Naïf : « Ces monuments, quand les visite-t-on ? »
Respectueux : « Souffrez, monsieur, qu'on vous salue,
C'est là ce qui s'appelle avoir pignon sur rue ! »
Campagnard : « Hé, ardé ! C'est-y des sourcils ? Nanain !
C'est queuqu'navets géants ou ben queuqu'melons nain ! »
Militaire : « Pointez contre cavalerie ! »
Pratique : « Voulez-vous les mettre en loterie ?
Assurément, monsieur, ce sera le gros lot ! »
Enfin parodiant Pyrame en un sanglot :
« Les voilà donc ces sourcils qui des traits de leur maître
  Ont détruit l'harmonie ! Ils en rougissent, les traîtres ! »
– Voilà ce qu'à peu près, mon cher, vous m'auriez dit
Si vous aviez un peu de lettres et d'esprit
Mais d'esprit, ô le plus lamentable des êtres,
Vous n'en eûtes jamais un atome, et de lettres
Vous n'avez que les trois qui forment le mot : sot !

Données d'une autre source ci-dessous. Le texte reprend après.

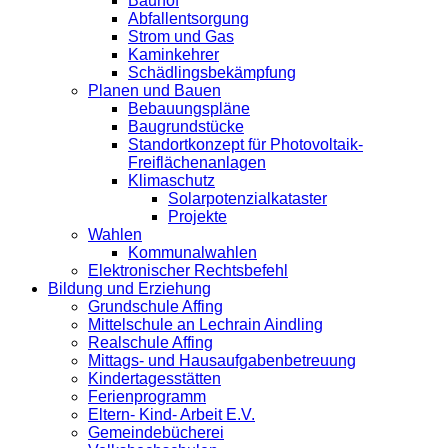
Bauhof
Abfallentsorgung
Strom und Gas
Kaminkehrer
Schädlingsbekämpfung
Planen und Bauen
Bebauungspläne
Baugrundstücke
Standortkonzept für Photovoltaik-
Freiflächenanlagen
Klimaschutz
Solarpotenzialkataster
Projekte
Wahlen
Kommunalwahlen
Elektronischer Rechtsbefehl
Bildung und Erziehung
Grundschule Affing
Mittelschule an Lechrain Aindling
Realschule Affing
Mittags- und Hausaufgabenbetreuung
Kindertagesstätten
Ferienprogramm
Eltern- Kind- Arbeit E.V.
Gemeindebücherei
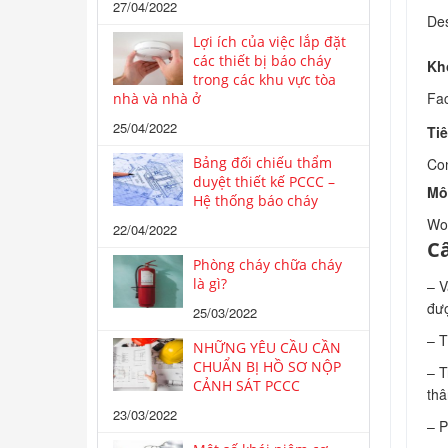
27/04/2022
Des
Lợi ích của việc lắp đặt
các thiết bị báo cháy
Kh
trong các khu vực tòa
Fac
nhà và nhà ở
25/04/2022
Ti
Bảng đối chiếu thẩm
Con
duyệt thiết kế PCCC –
Mô
Hệ thống báo cháy
Wor
22/04/2022
Cấ
Phòng cháy chữa cháy
là gì?
– V
đượ
25/03/2022
– T
NHỮNG YÊU CẦU CẦN
CHUẨN BỊ HỒ SƠ NỘP
– T
CẢNH SÁT PCCC
thâ
23/03/2022
– P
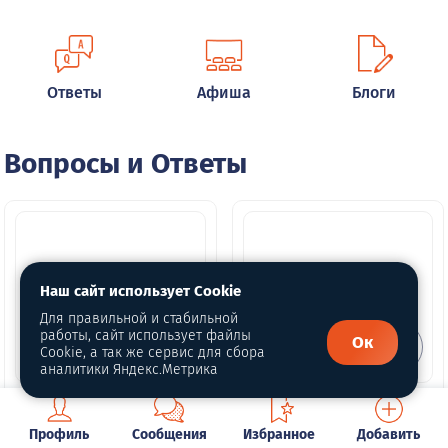
Ответы
Афиша
Блоги
Вопросы и Ответы
Наш сайт использует Cookie
Для правильной и стабильной
работы, сайт использует файлы
Ок
Cookie, а так же сервис для сбора
аналитики Яндекс.Метрика
Кого пригласить в
Вопрос в прямой
студию
эфир
Профиль
Сообщения
Избранное
Добавить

Eussiez-vous eu, d'ailleurs, l'invention qu'il faut
Pour pouvoir là, devant ces nobles galeries,
me servir toutes ces folles plaisanteries,
Que vous n'en eussiez pas articulé le quart
De la moitié du commencement d'une, car
Je me les sers moi-même, avec assez de verve,
Mais je ne permets pas qu'un autre me les serve.